"People think that I can teach them style. What stuff it all is! Have something to say, and say it as clearly as you can. That is the only secret of style."
Style is not something that immediately jumps to mind when discussing legal writing techniques. In a profession that celebrates terms such as inter alia, ab initio, and yes, arguendo, the image of a staid world where all the lawyers wear gray flannel suits to work hardly connotes style or personality.
Still, legal writers can, and should, embrace a style all their own. Read the opinions of Scalia, Posner, Kozinski, and Easterbrook. There is something that stands out about their writing. Far from the dense, turgid prose we (and they) read in law school, these writers use plain English, direct prose, a wide vocabulary, and routinely vary their sentence structure and length according to the ideas they wish to express and emphasize. I recall Judge Easterbook once saying that lawyers should want their briefs to read like an article in The Atlantic. That is, they should employ a breezy, relaxed style that gently guides the reader through the argument.
Ultimately, this is the recipe for how to clearly communicate complex ideas to a broad, general audience.

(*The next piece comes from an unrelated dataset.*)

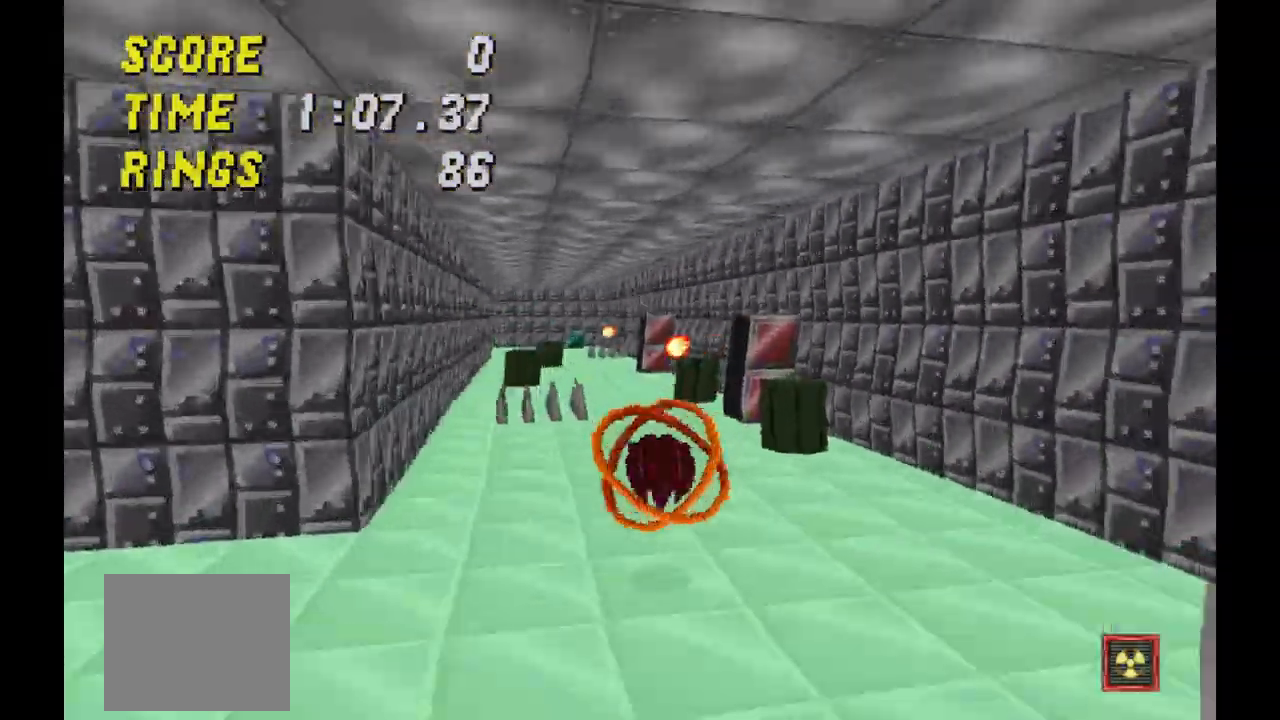
{"keys": [], "events": []}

This may seem more apropos to the work of journalists, but lawyers too - especially appellate lawyers - are often called upon to articulate complex arguments to a panel of judges who adjudicate disputes across a wide array of legal disciplines. To that end, lawyers must develop and refine a style, lest their work be lost and forgotten under the piles of sub-par briefs that are routinely filed in courts throughout the country. This is incredibly difficult work, requiring as it does years and years of practicing the art of written advocacy, but the process starts with a simple question: what's your style?